**Instructions**
a. Answer these from the forum thread about the ByteBlaster cable, one line each, marked (i), (ii), (iii):
(i) How many bits does the protocol use for the address?
(ii) What command is typed at the Modelsim console?
(iii) How much faster than the serial clock does the reply say the main system clock should be?
b. In the forum thread about the ByteBlaster cable, transcribe the part that opens with the words containing "2) Start Modelsim, and" and closes with "16-bit data bus.".
c. Pick up the forum thread about the ByteBlaster cable where it stops and write the next part.

Here's some code I wrote a while back. It uses the ByteBlaster interface cable as a digital I/O cable to access registers inside an FPGA. This pre-dates the JTAG feature that allows you to do this now directly on the JTAG pins. In my designs, I had a mux on the board to select whether the ByteBlaster communicated with either the JTAG pins, or four GPIO pins.

1) Unzip the byteblaster.zip file

2) Start Modelsim, and cd to the byteblaster folder

3) From the Modelsim console: source scripts/sim.tcl

4) Look at the waveforms and the design code.

The 'protocol' uses a 7-bit address, a 1-bit read/write flag, and a 16-bit data bus.

Cheers,
Dave
multiple-attachments.zip505 KB
Altera_Forum
Honored Contributor
13 years ago
Dave,

For a design which utilizes sync. and edge detection, how much faster should the main system clock be compared to the serial clock?
Altera_Forum
Honored Contributor
13 years ago
--- Quote Start ---

For a design which utilizes sync. and edge detection, how much faster should the main system clock be compared to the serial clock?
--- Quote End ---

The synchronizer output needs to be stable for a few clocks, so that the edge-detection is a pulse, so I'd say at least 5x faster, probably more.

An alternative method for serial synchronization, is to use the serial clock directly to clock a shift register, and then when each byte is captured, use clock domain crossing logic to move the byte into your system clock domain. In that situation, the two clocks can be comparable, since you've got at least 8 clocks between bytes.

Cheers,
Dave
Altera_Forum
Honored Contributor
13 years ago
--- Quote Start ---
The synchronizer output needs to be stable for a few clocks, so that the edge-detection is a pulse, so I'd say at least 5x faster, probably more.

**Data shown**
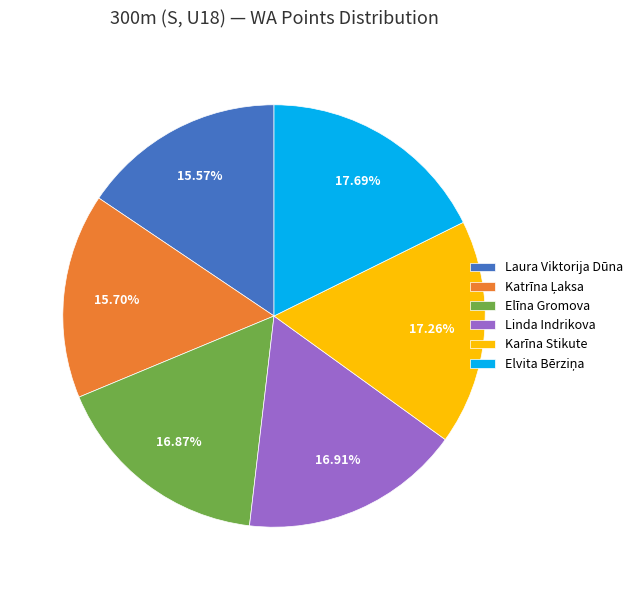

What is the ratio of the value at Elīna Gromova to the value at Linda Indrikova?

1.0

**Answers**
a.
(i) 7 bits
(ii) source scripts/sim.tcl
(iii) At least 5x faster, probably more

b.
2) Start Modelsim, and cd to the byteblaster folder

3) From the Modelsim console: source scripts/sim.tcl

4) Look at the waveforms and the design code.

The 'protocol' uses a 7-bit address, a 1-bit read/write flag, and a 16-bit data bus.

c.
--- Quote End ---

From my experience, I found it needs to be more than 10x faster - which was surprising.

--- Quote Start ---

An alternative method for serial synchronization, is to use the serial clock directly to clock a shift register, and then when each byte is captured, use clock domain crossing logic to move the byte into your system clock domain. In that situation, the two clocks can be comparable, since you've got at least 8 clocks between bytes.

Cheers,
Dave
--- Quote End ---

I see, so basically have a 3-bit counter that counts the bits and as soon as carry out is '1', we have capture 8 bits so we can move them to the sys clock domain. But what is clock domain crossing logic? First time I've heard that term.
Altera_Forum
Honored Contributor
13 years ago
--- Quote Start ---

I see, so basically have a 3-bit counter that counts the bits and as soon as carry out is '1', we have capture 8 bits so we can move them to the sys clock domain.

--- Quote End ---
Yep, something like that.

--- Quote Start ---

But what is clock domain crossing logic? First time I've heard that term.
--- Quote End ---
Its a handshake so that valid parallel data bits can be transferred from one clock domain to another. You could use a FIFO, but in your case you just need a couple of signals to implement:

Clock Domain# 1:
* "Hey Clock Domain#2, I've got some new data for you!"
* Writes data to a register
* Raises 'ready' signal
* Waits for 'acknowledge'

Clock Domain# 2:
* Sees the 'ready' signal assert
* Captures data to a register
* "Hey Clock Domain#1, I've got the data, thanks!"
* Asserts the 'acknowledge' signal

Because 'ready' and 'acknowledge' are driven by one clock domain, and in another clock domain, they need to be synchronized before being read. These two handshakes and synchronizers use less logic than a FIFO implementation.

Caveat: If clock domain# 1 is the SPI clock domain, then your clock is not free-running, so this scheme might not work. You'll have to check. You might be able to 'solve' the loss of a clock by sending a dummy byte at the end of a transaction (so the SPI clocks can be used to complete the handshake), or it might be that the next byte can complete the last handshake before starting a new one.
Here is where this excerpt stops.